Meanwhile, the abnormal temperature continuous time of FIG. 6 is an example of a case where the surface temperature of the photoreceptor drum 21 is 35° C. When the surface temperature of the photoreceptor drum 21 is 37° C., the abnormal temperature continuous time is classified into time slots of, for example, equal to or greater than 0 hours and less than two hours, equal to or greater than two hours and less than four hours, and equal to or greater than four hours. That is, the number of pieces of notification data corresponding to the surface temperature of the photoreceptor drum 21 is stored.

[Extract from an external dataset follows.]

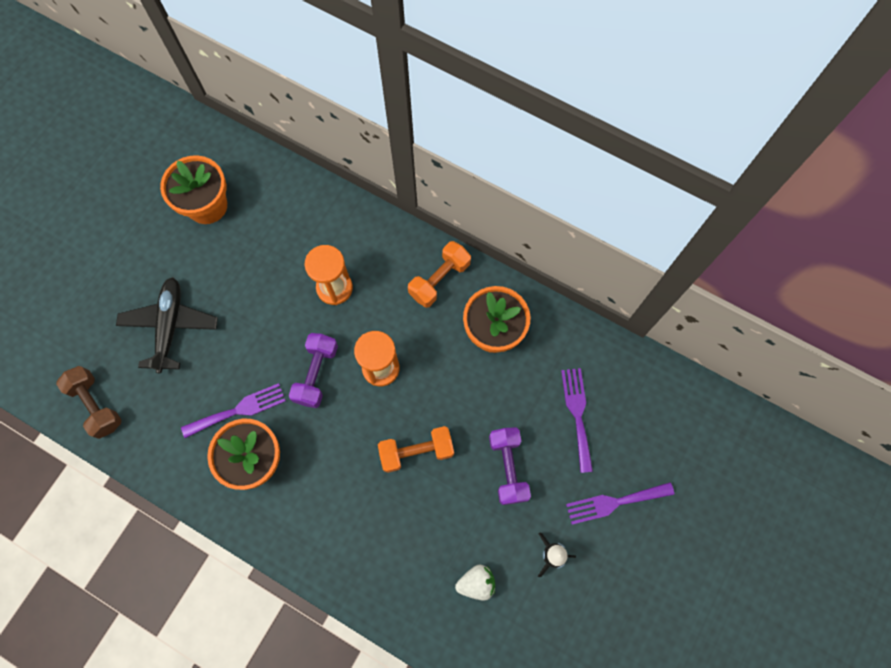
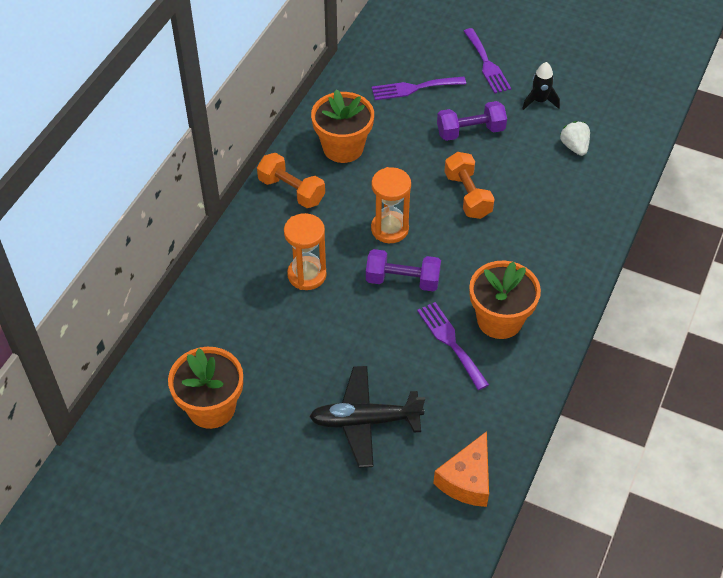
camera: 95 degrees left, 20 degrees down
brown dumbbell [56,366,122,439] -> orange cheese [433,431,489,507]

FIG. 7 is a flowchart showing an example of an image defect estimation process performed by the image forming apparatus 100. As shown in FIG. 7, the image forming apparatus 100 determines whether or not a viewing request regarding toner sticking around the developing device 24 is received from an operator such as a service man (ACT701). Meanwhile, a trigger of the start in the present flowchart is not limited to the reception of the viewing request and may be set to be, for example, a specific time or may be a specific time interval.

The image forming apparatus 100 waits until the viewing request regarding toner sticking is received (ACT701: NO). When the viewing request regarding toner sticking is received (ACT701: YES), the operation history acquisition unit 412 acquires the number of printed sheets on a day when the number of printed sheets is the largest (a maximum number of printed sheets) with reference to the storage unit 440 (ACT702). In addition, the temperature history acquisition unit 411 acquires the surface temperature of the photoreceptor drum 21 (the temperature of the drum thermistor 200) on a day when a maximum number of sheets are printed (ACT703). Meanwhile, the order of the processing of ACT702 and the processing of ACT703 may be reversed.

Next, the estimation unit 420 calculates a double-sided ratio using a total number of cumulative printed sheets and the number of cumulative sheets obtained through double-sided printing (ACT704). In addition, the estimation unit 420 calculates an alternative characteristic value (ACT705). The alternative characteristic value is calculated by multiplying the maximum number of printed sheets and the double-sided ratio by each other and dividing a calculation result by a printing speed.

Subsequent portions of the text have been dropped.